◆ **Your assignment**
In the listing that follows, find the line with "with user config) were only visible dur", then copy exactly from it through the line with "the contaminants", leaving out every picture.

━━━

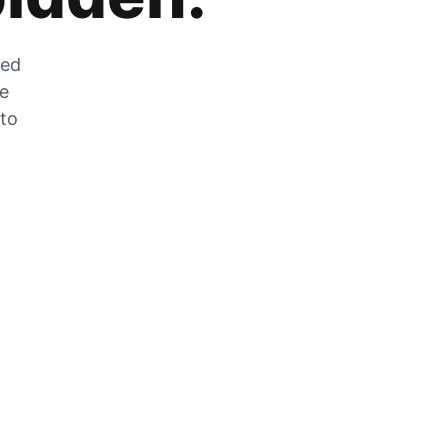
zed
he
 to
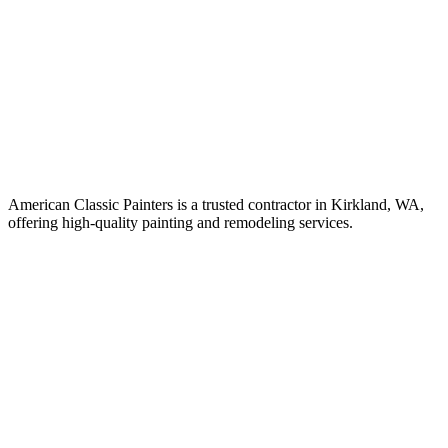
American Classic Painters is a trusted contractor in Kirkland, WA,
offering high-quality painting and remodeling services.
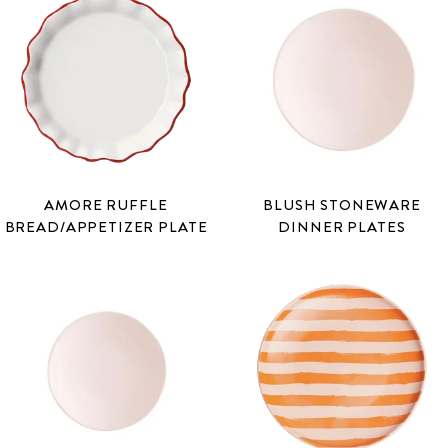
AMORE RUFFLE
BLUSH STONEWARE
BREAD/APPETIZER PLATE
DINNER PLATES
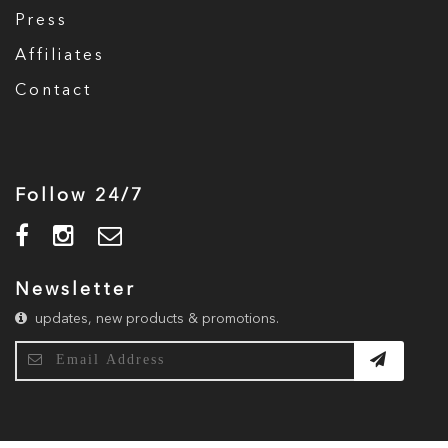
Press
Affiliates
Contact
Follow 24/7
Newsletter
updates, new products & promotions.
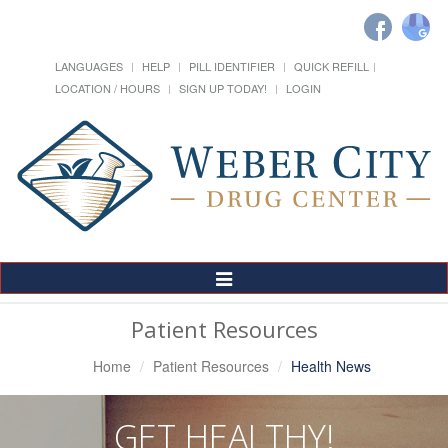
LANGUAGES
HELP
PILL IDENTIFIER
QUICK REFILL
LOCATION / HOURS
SIGN UP TODAY!
LOGIN
Toggle
Navigation
Patient Resources
Home
Patient Resources
Health News
GET HEALTHY!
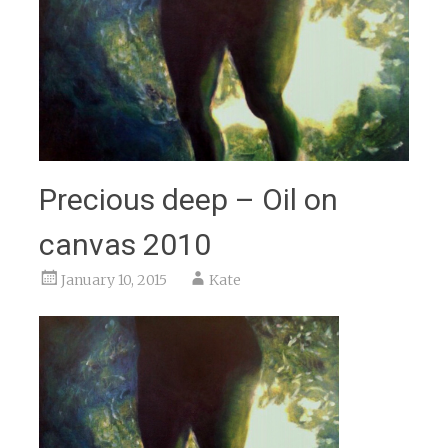
Precious deep – Oil on
canvas 2010
January 10, 2015
Kate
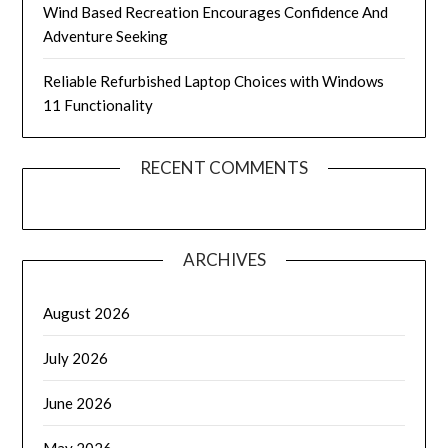
Wind Based Recreation Encourages Confidence And
Adventure Seeking
Reliable Refurbished Laptop Choices with Windows
11 Functionality
RECENT COMMENTS
ARCHIVES
August 2026
July 2026
June 2026
May 2026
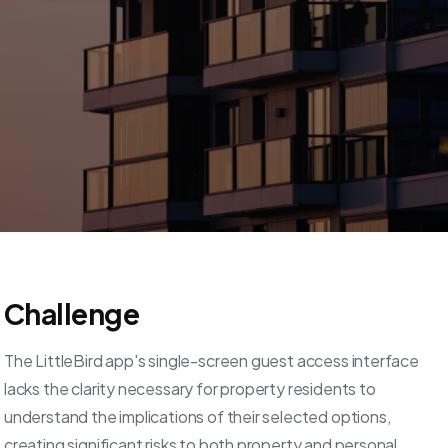
Challenge
The LittleBird app's single-screen guest access interface
lacks the clarity necessary for property residents to
understand the implications of their selected options,
creating significant risks to both property and personal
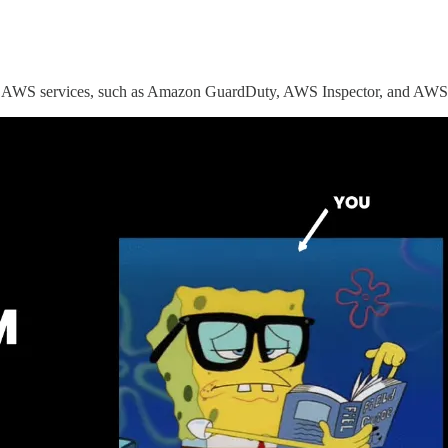
ious AWS services, such as Amazon GuardDuty, AWS Inspector, and AWS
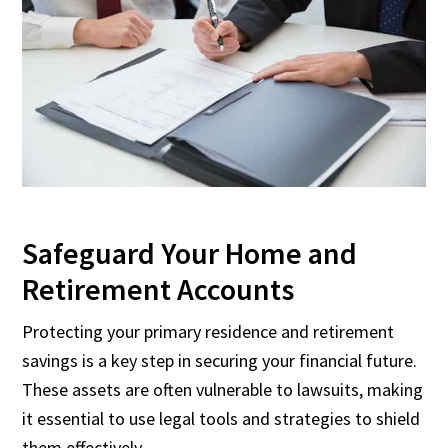
Safeguard Your Home and
Retirement Accounts
Protecting your primary residence and retirement
savings is a key step in securing your financial future.
These assets are often vulnerable to lawsuits, making
it essential to use legal tools and strategies to shield
them effectively.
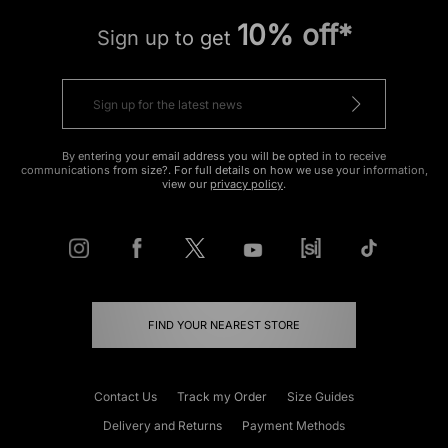
10% off*
Sign up to get
By entering your email address you will be opted in to receive
communications from size?. For full details on how we use your information,
view our
privacy policy
.
FIND YOUR NEAREST STORE
Contact Us
Track my Order
Size Guides
Delivery and Returns
Payment Methods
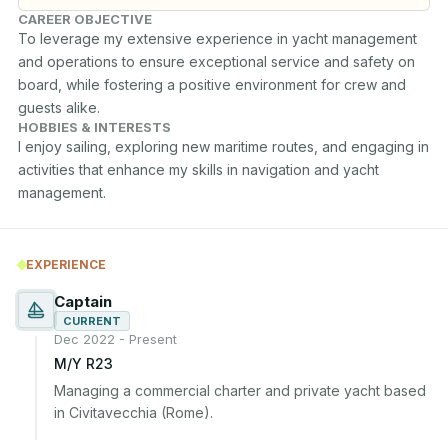
CAREER OBJECTIVE
To leverage my extensive experience in yacht management 
and operations to ensure exceptional service and safety on 
board, while fostering a positive environment for crew and 
guests alike.
HOBBIES & INTERESTS
I enjoy sailing, exploring new maritime routes, and engaging in 
activities that enhance my skills in navigation and yacht 
management.
EXPERIENCE
Captain
CURRENT
Dec 2022 - Present
M/Y R23
Managing a commercial charter and private yacht based 
in Civitavecchia (Rome).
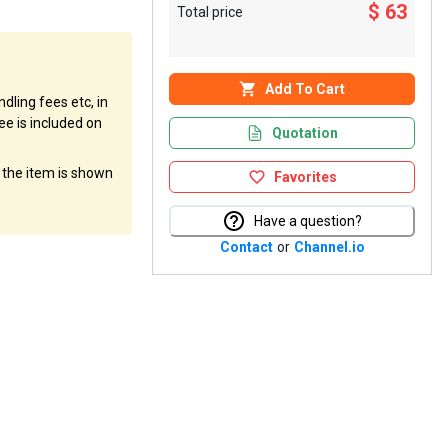
$ 63
Total price
Add To Cart
dling fees etc, in
ee is included on
Quotation
f the item is shown
Favorites
Have a question?
Contact
or
Channel.io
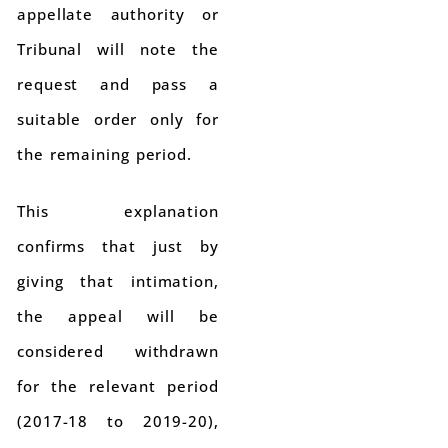
appellate authority or
Tribunal will note the
request and pass a
suitable order only for
the remaining period.
This explanation
confirms that just by
giving that intimation,
the appeal will be
considered withdrawn
for the relevant period
(2017-18 to 2019-20),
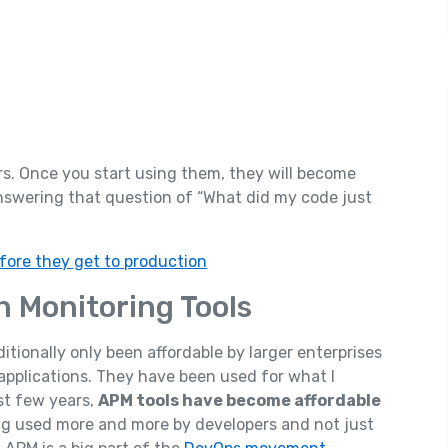
rs. Once you start using them, they will become
answering that question of “What did my code just
fore they get to production
on Monitoring Tools
ionally only been affordable by larger enterprises
applications. They have been used for what I
ast few years,
APM tools have become affordable
ing used more and more by developers and not just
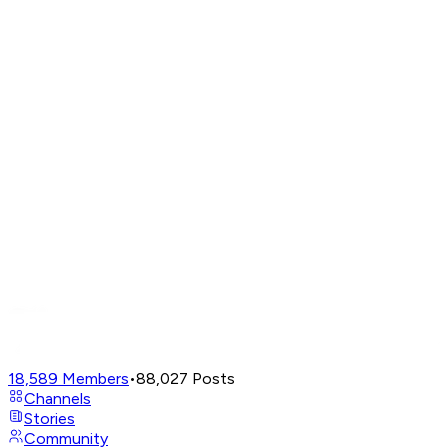
18,589
Members
•
88,027
Posts
Channels
Stories
Community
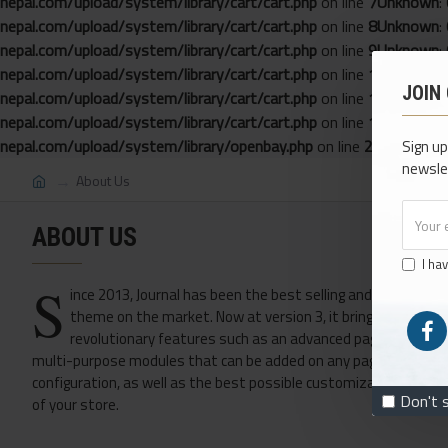
nepal.com/upload/system/library/cart/cart.php
on line
7
Unknown
:
nepal.com/upload/system/library/cart/cart.php
on line
8
Unknown
:
nepal.com/upload/system/library/cart/cart.php
on line
9
Unknown
:
nepal.com/upload/system/library/cart/cart.php
on line
10
Unknown
JOIN
nepal.com/upload/system/library/cart/cart.php
on line
11
Unknown
nepal.com/upload/system/library/cart/cart.php
on line
12
Unknown
nepal.com/upload/system/library/openbay.php
on line
22
Sign up
newsle
About Us
ABOUT US
I ha
S
ince 2013, Journal has been the best selling and most love
theme on the market. Now at version 3, it brings many ne
revolutionary features such as an advanced page builder w
multi-purpose modules that can be added on any page in any grid
configuration, as well as the best possible customizable options
Don't 
of your store.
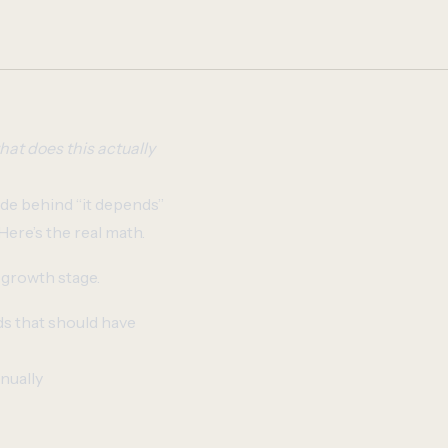
hat does this actually
ide behind “it depends”
Here’s the real math.
 growth stage.
ds that should have
nually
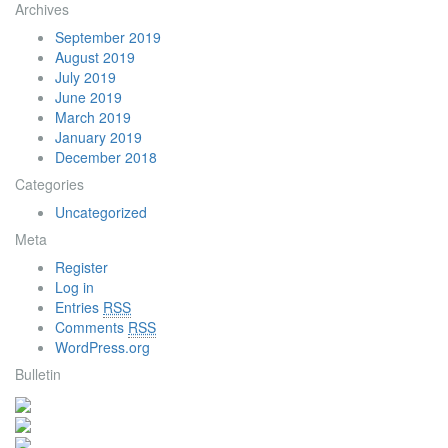
Archives
September 2019
August 2019
July 2019
June 2019
March 2019
January 2019
December 2018
Categories
Uncategorized
Meta
Register
Log in
Entries
RSS
Comments
RSS
WordPress.org
Bulletin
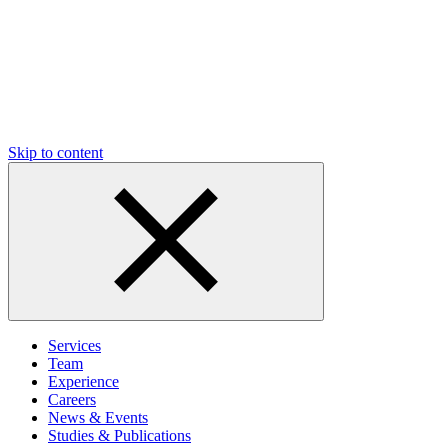
Skip to content
Services
Team
Experience
Careers
News & Events
Studies & Publications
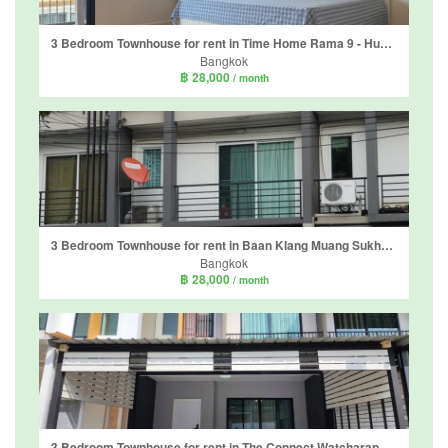
3 Bedroom Townhouse for rent in Time Home Rama 9 - Hua Mak, Suan Luang, Bangkok near MRT Phatthanakan
Bangkok
฿ 28,000
/ month
3 Bedroom Townhouse for rent in Baan Klang Muang Sukhumvit 77, Suan Luang, Bangkok near BTS On Nut
Bangkok
฿ 28,000
/ month
3 Bedroom Townhouse for rent in The Connect Watcharaphon-Phoemsin, Suan Luang, Bangkok near MRT Khlong Kalantan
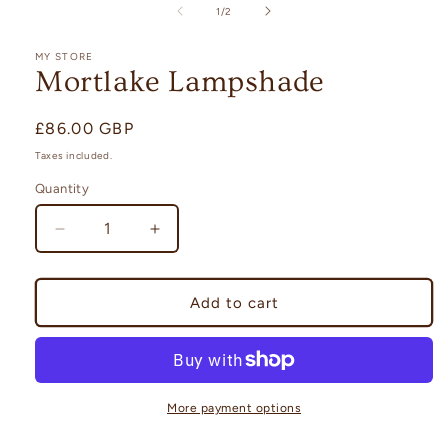
1
of
1
/
2
in
modal
MY STORE
Mortlake Lampshade
Regular
£86.00 GBP
price
Taxes included.
Quantity
Quantity
Decrease
Increase
quantity
quantity
for
for
Mortlake
Mortlake
Add to cart
Lampshade
Lampshade
More payment options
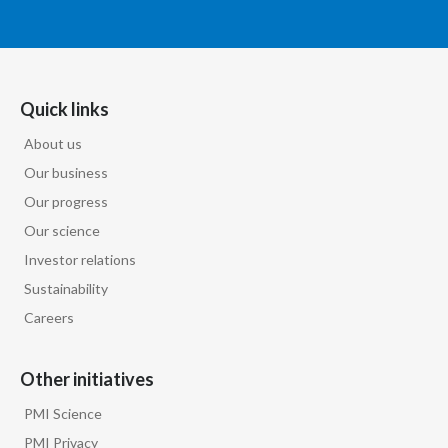
Quick links
About us
Our business
Our progress
Our science
Investor relations
Sustainability
Careers
Other initiatives
PMI Science
PMI Privacy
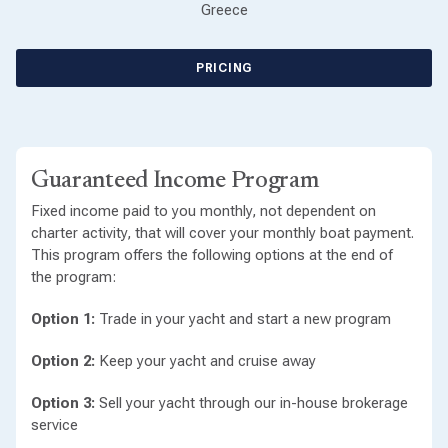
Greece
PRICING
Guaranteed Income Program
Fixed income paid to you monthly, not dependent on
charter activity, that will cover your monthly boat payment.
This program offers the following options at the end of
the program:
Option 1:
Trade in your yacht and start a new program
Option 2:
Keep your yacht and cruise away
Option 3:
Sell your yacht through our in-house brokerage
service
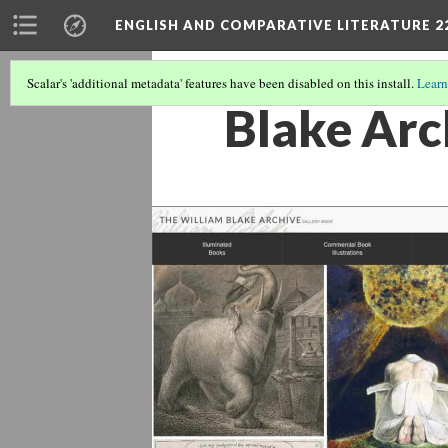
ENGLISH AND COMPARATIVE LITERATURE 2
Scalar's 'additional metadata' features have been disabled on this install.
Learn
Blake Arc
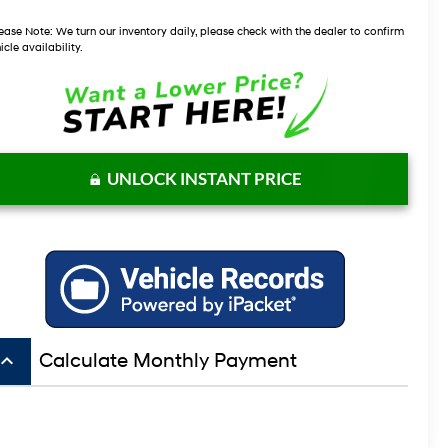
ease Note:
We turn our inventory daily, please check with the dealer to confirm
icle availability.
UNLOCK INSTANT PRICE
board_arrow_up
Calculate Monthly Payment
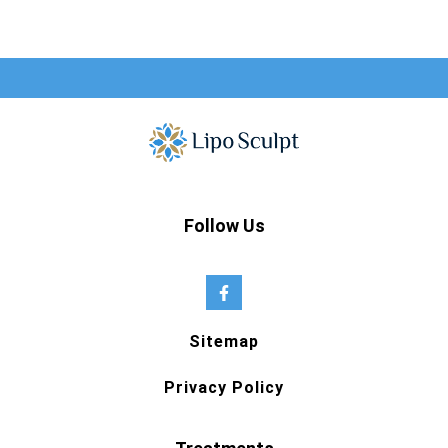
Follow Us
Sitemap
Privacy Policy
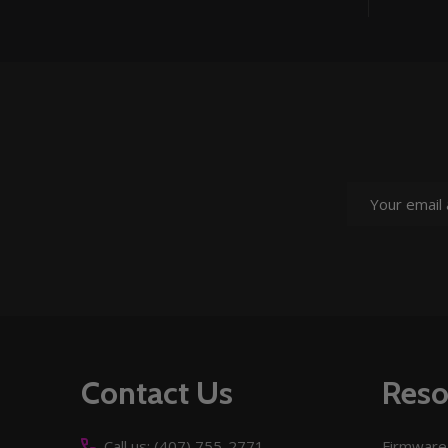
Email
Address
Footer
Contact Us
Reso
Start
Call us: (407) 755-2771
Firmware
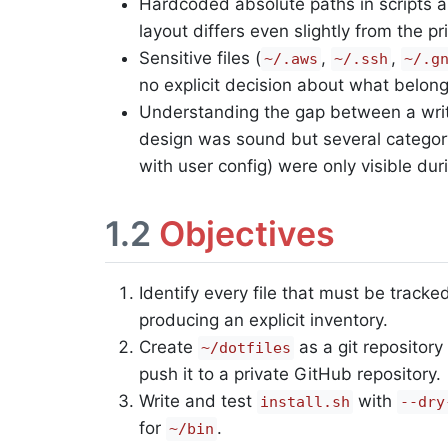
Hardcoded absolute paths in scripts a
layout differs even slightly from the p
Sensitive files (
,
,
~/.aws
~/.ssh
~/.g
no explicit decision about what belong
Understanding the gap between a writte
design was sound but several category
with user config) were only visible dur
1.2
Objectives
Identify every file that must be track
producing an explicit inventory.
Create
as a git repository
~/dotfiles
push it to a private GitHub repository.
Write and test
with
install.sh
--dry
for
.
~/bin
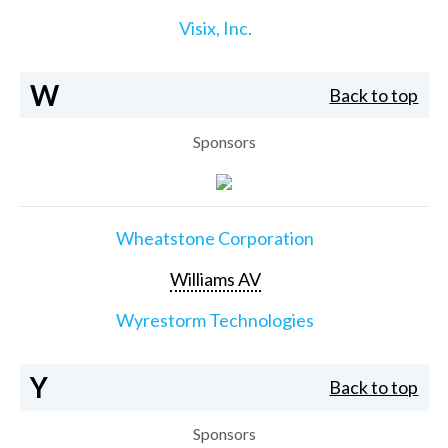
Visix, Inc.
W
Back to top
Sponsors
Wheatstone Corporation
Williams AV
Wyrestorm Technologies
Y
Back to top
Sponsors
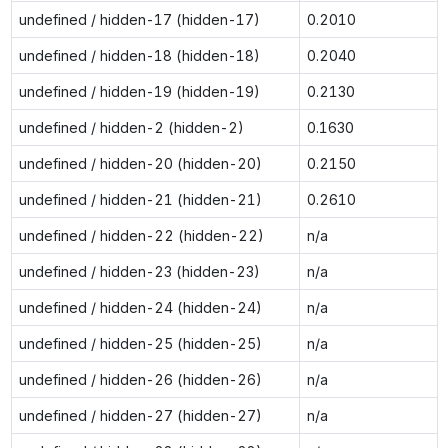
undefined / hidden-17 (hidden-17)
0.2010
undefined / hidden-18 (hidden-18)
0.2040
undefined / hidden-19 (hidden-19)
0.2130
undefined / hidden-2 (hidden-2)
0.1630
undefined / hidden-20 (hidden-20)
0.2150
undefined / hidden-21 (hidden-21)
0.2610
undefined / hidden-22 (hidden-22)
n/a
undefined / hidden-23 (hidden-23)
n/a
undefined / hidden-24 (hidden-24)
n/a
undefined / hidden-25 (hidden-25)
n/a
undefined / hidden-26 (hidden-26)
n/a
undefined / hidden-27 (hidden-27)
n/a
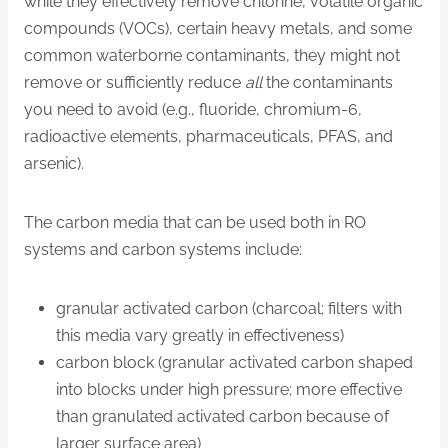
while they effectively remove chlorine, volatile organic
compounds (VOCs), certain heavy metals, and some
common waterborne contaminants, they might not
remove or sufficiently reduce
all
the contaminants
you need to avoid (e.g., fluoride, chromium-6,
radioactive elements, pharmaceuticals, PFAS, and
arsenic).
The carbon media that can be used both in RO
systems and carbon systems include:
granular activated carbon (charcoal; filters with
this media vary greatly in effectiveness)
carbon block (granular activated carbon shaped
into blocks under high pressure; more effective
than granulated activated carbon because of
larger surface area)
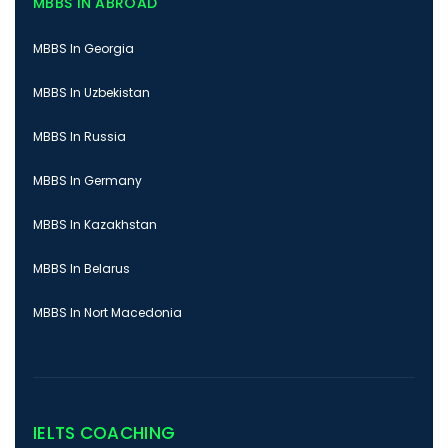
MBBS IN ABROAD
MBBS In Georgia
MBBS In Uzbekistan
MBBS In Russia
MBBS In Germany
MBBS In Kazakhstan
MBBS In Belarus
MBBS In Nort Macedonia
IELTS COACHING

━━━

◆ **Output of the exercise**
with user config) were only visible dur
1.2
Objectives
Identify every file that must be track
producing an explicit inventory.
Create
as a git repository
~/dotfiles
push it to a private GitHub repository.
Write and test
with
install.sh
--dry
for
.
~/bin
Visix, Inc.
W
Back to top
Sponsors
Wheatstone Corporation
Williams AV
Wyrestorm Technologies
Y
Back to top
Sponsors
undefined / hidden-17 (hidden-17)
0.2010
undefined / hidden-18 (hidden-18)
0.2040
undefined / hidden-19 (hidden-19)
0.2130
undefined / hidden-2 (hidden-2)
0.1630
undefined / hidden-20 (hidden-20)
0.2150
undefined / hidden-21 (hidden-21)
0.2610
undefined / hidden-22 (hidden-22)
n/a
undefined / hidden-23 (hidden-23)
n/a
undefined / hidden-24 (hidden-24)
n/a
undefined / hidden-25 (hidden-25)
n/a
undefined / hidden-26 (hidden-26)
n/a
undefined / hidden-27 (hidden-27)
n/a
while they effectively remove chlorine, volatile organic
compounds (VOCs), certain heavy metals, and some
common waterborne contaminants, they might not
remove or sufficiently reduce
all
the contaminants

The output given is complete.